## Trecho apresentado

********************

A notícia de que Suzane von Richthofen, 42 anos, será a estrela de um novo documentário da Netflix acendeu um intenso debate sobre os limites do entretenimento e o lucro sobre o crime. Condenada a 39 anos de prisão por orquestrar o assassinato dos pais, Manfred e Marísia, em 2002, Suzane cumpre regime aberto desde janeiro de 2023. Agora, sua trajetória e os detalhes do crime que chocou o Brasil serão narrados em uma produção que, segundo bastidores, envolve cifras astronômicas.
Durante o programa Melhor da Tarde, na Band, o jornalista Leo Dias não poupou críticas à transação financeira por trás do projeto. “A Netflix não paga pouco não. Eu falo por baixo: menos de R$ 1 milhão não é”, afirmou o apresentador. Ainda no programa, Leo Dias questionou a moralidade de se obter lucro em cima de uma tragédia familiar e um ato contra a lei, levantando a dúvida se, no final das contas, o crime acabou “compensando” financeiramente para a egressa de Tremembé.

********************

## Amostra de dados
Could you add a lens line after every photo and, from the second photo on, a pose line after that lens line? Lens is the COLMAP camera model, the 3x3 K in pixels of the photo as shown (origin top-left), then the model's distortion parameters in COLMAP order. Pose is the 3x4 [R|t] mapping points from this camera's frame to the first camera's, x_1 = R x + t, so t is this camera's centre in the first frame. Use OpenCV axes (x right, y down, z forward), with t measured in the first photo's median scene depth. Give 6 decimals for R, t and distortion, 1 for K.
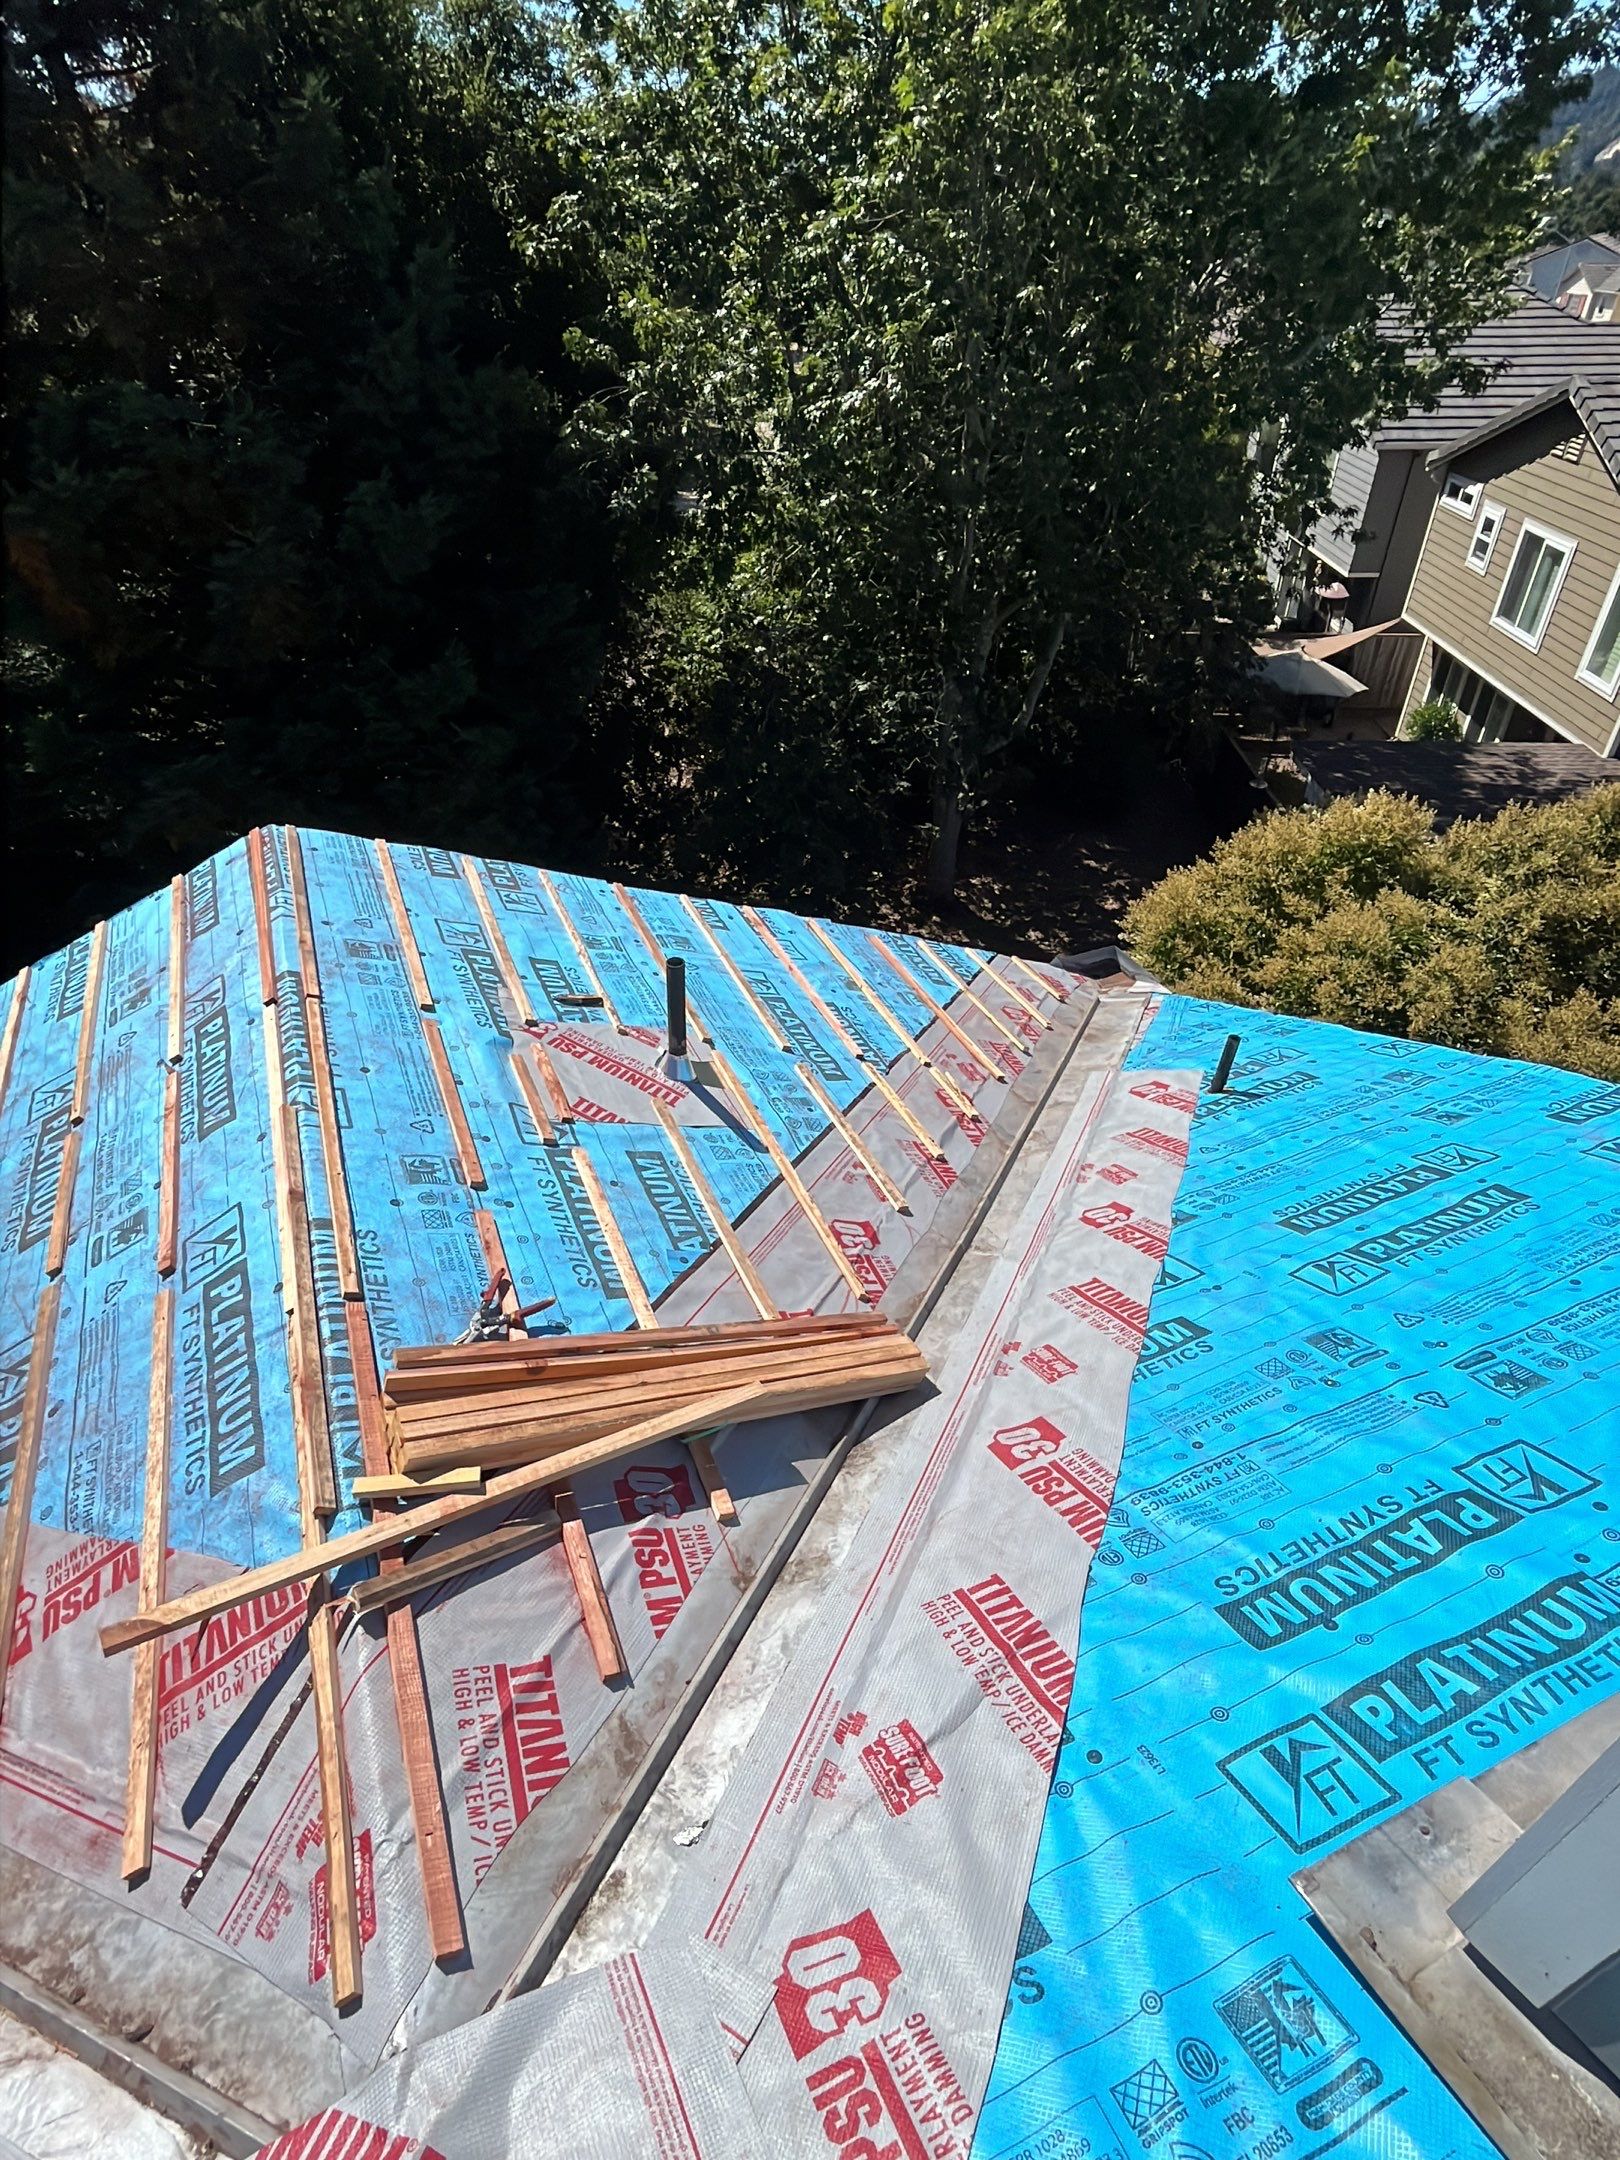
lens RADIAL K [[1151.2, 0, 804.9], [0, 1151.2, 1071.2], [0, 0, 1]] dist [-0.002769, 0.000497]
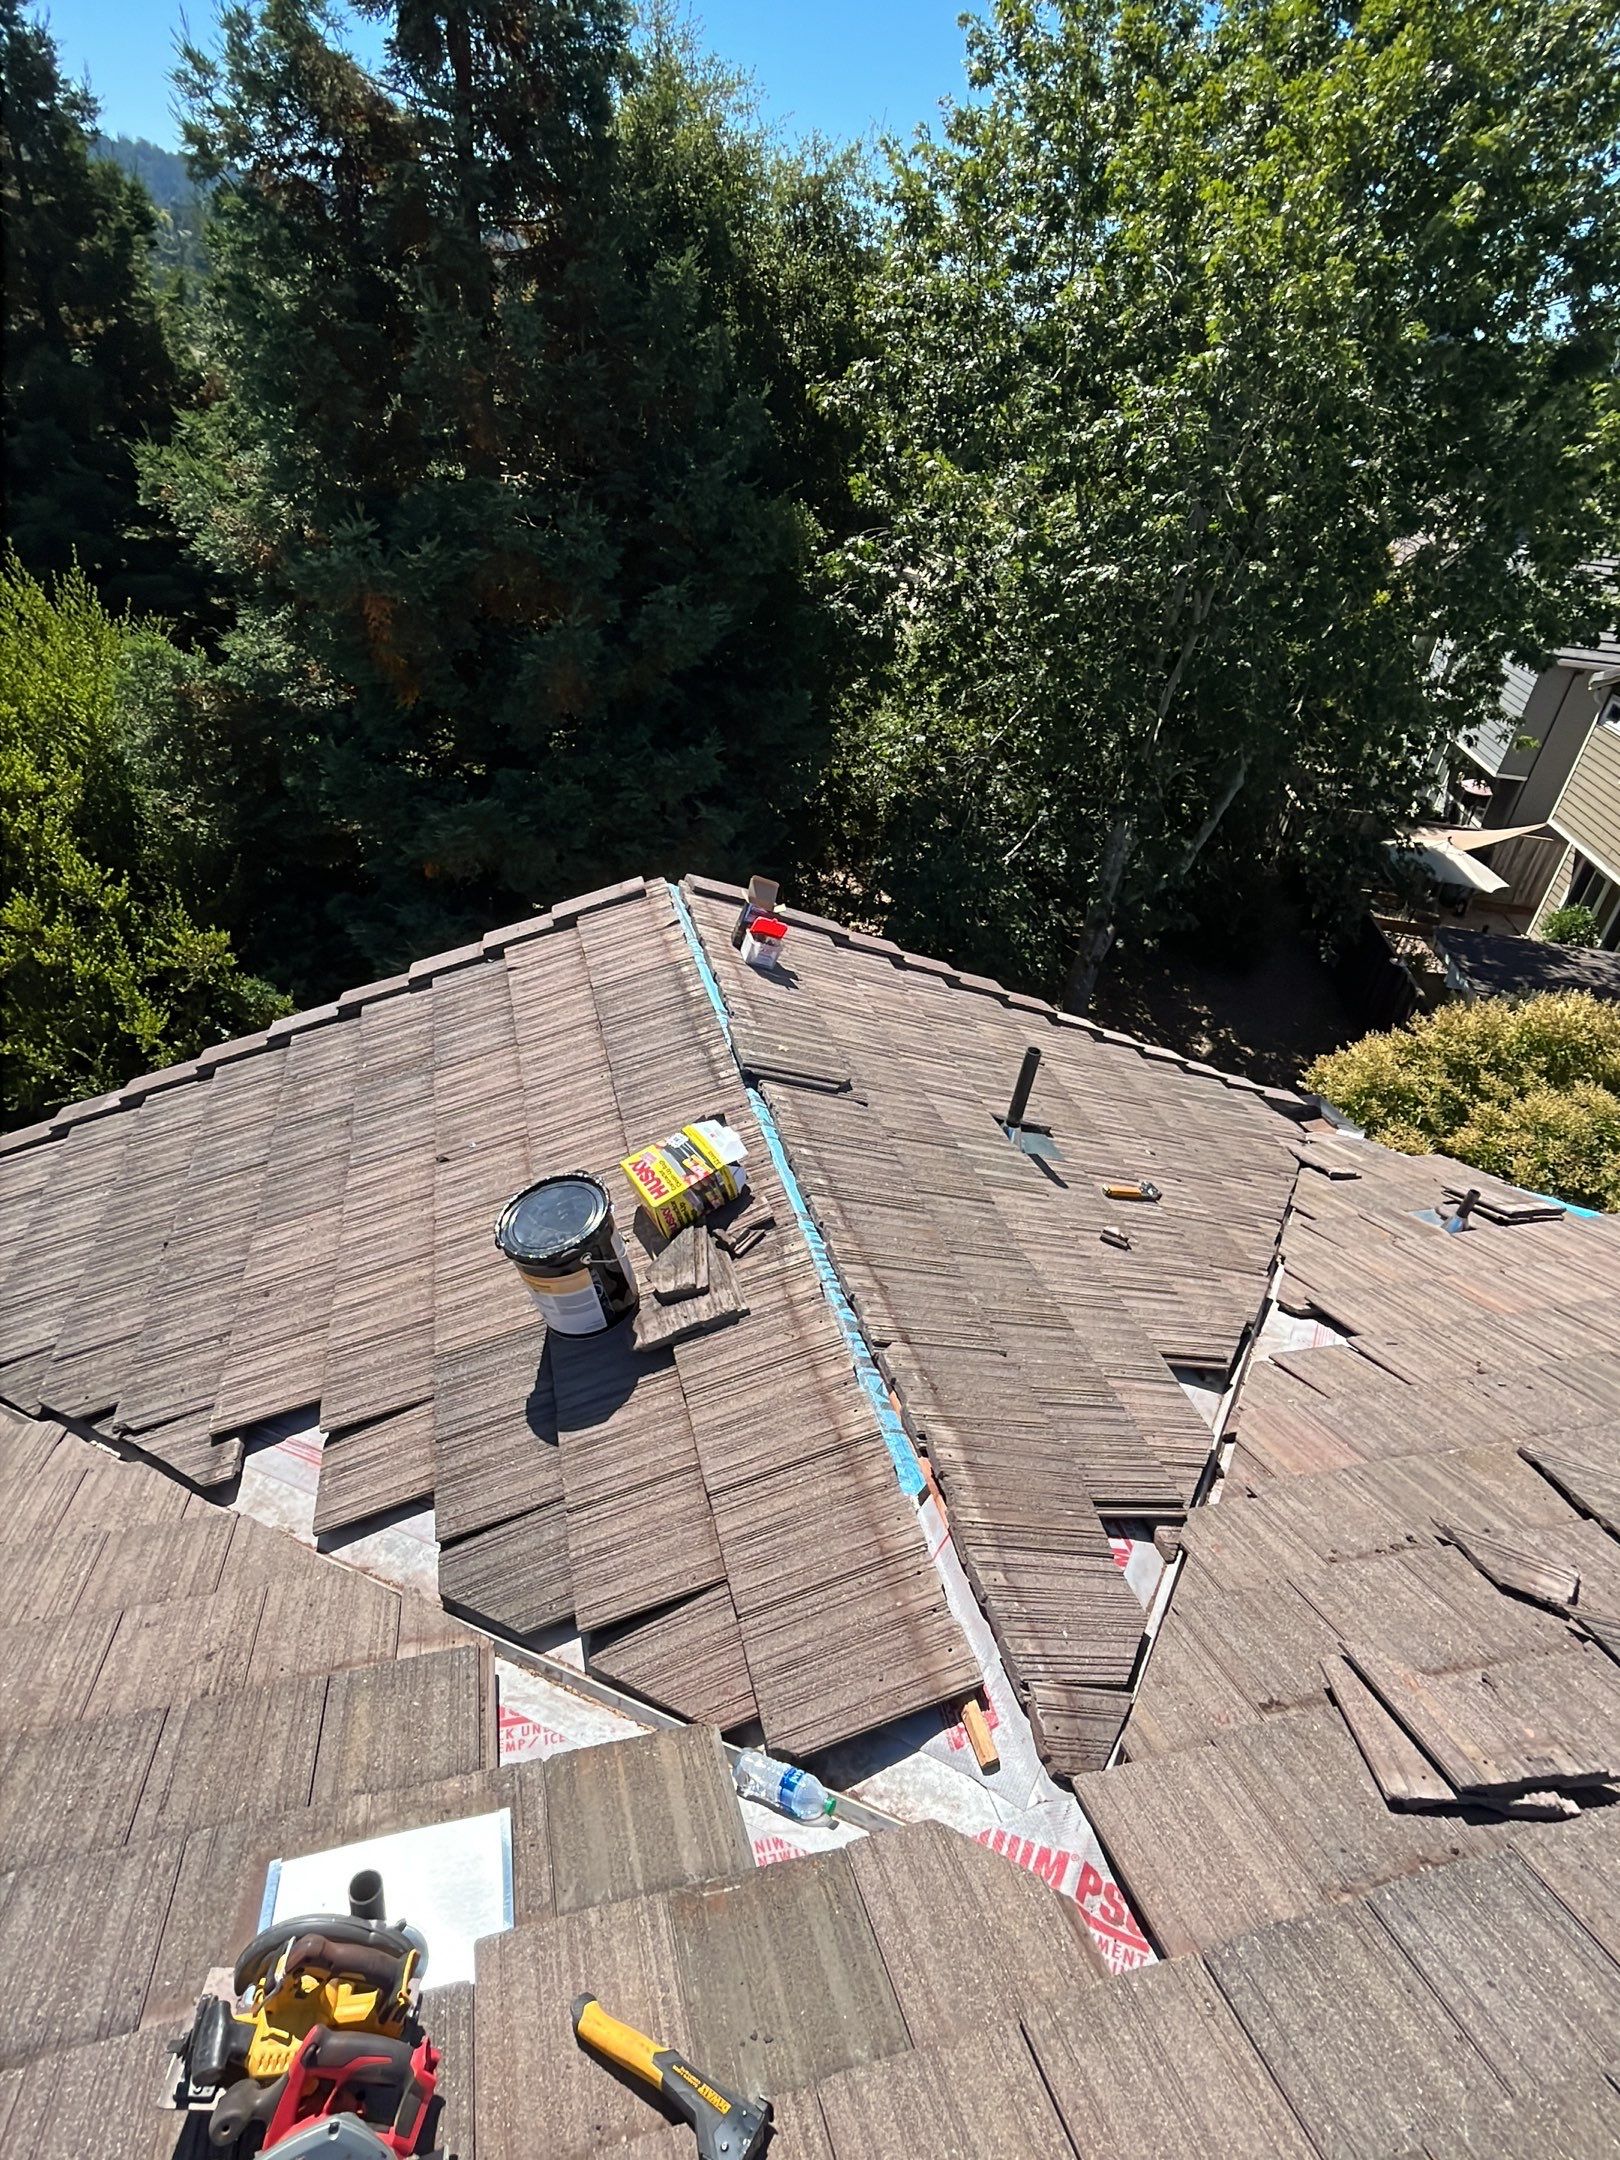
lens RADIAL K [[1141.9, 0, 802.2], [0, 1141.9, 1077.1], [0, 0, 1]] dist [-0.001970, -0.000549]
pose [[0.986027, 0.156526, -0.057013, -0.110608], [-0.160386, 0.984501, -0.070946, 0.021580], [0.045024, 0.079098, 0.995850, -0.072308]]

********************

## Tarefa 1
Repita fielmente, do texto sobre o documentário de Suzane von Richthofen, tudo o que vai de "A notícia de" até "envolve cifras astronômicas.".
## Tarefa 2
Prossiga com o texto sobre o documentário da Netflix acerca de Suzane von Richthofen a partir do ponto em que ele termina.

## Resposta esperada 1
A notícia de que Suzane von Richthofen, 42 anos, será a estrela de um novo documentário da Netflix acendeu um intenso debate sobre os limites do entretenimento e o lucro sobre o crime. Condenada a 39 anos de prisão por orquestrar o assassinato dos pais, Manfred e Marísia, em 2002, Suzane cumpre regime aberto desde janeiro de 2023. Agora, sua trajetória e os detalhes do crime que chocou o Brasil serão narrados em uma produção que, segundo bastidores, envolve cifras astronômicas.

## Resposta esperada 2
A apresentadora Chris Flores também repercutiu o caso, endossando a visão de que o ganho financeiro de Suzane é exorbitante. O histórico de monetização da imagem de Richthofen não é novo: relembrou-se que, anos atrás, Gugu Liberato teria pago R$ 120 mil por uma entrevista exclusiva. Além do cachê milionário da plataforma de streaming, especula-se que Suzane ainda possa ter acesso a uma herança de cerca de R$ 5 milhões vinda de um tio, consolidando uma situação financeira confortável fora das grades.
O documentário promete mergulhar nos detalhes da mente de Suzane e nos desdobramentos de sua vida atual no interior de São Paulo. No entanto, o anúncio reforça uma divisão na opinião pública: de um lado, a curiosidade pelo gênero true crime; de outro, a indignação de especialistas e jornalistas, como Leo Dias, que veem na espetacularização do assassinato uma forma de recompensar financeiramente alguém que cometeu um dos crimes mais bárbaros da história recente do país.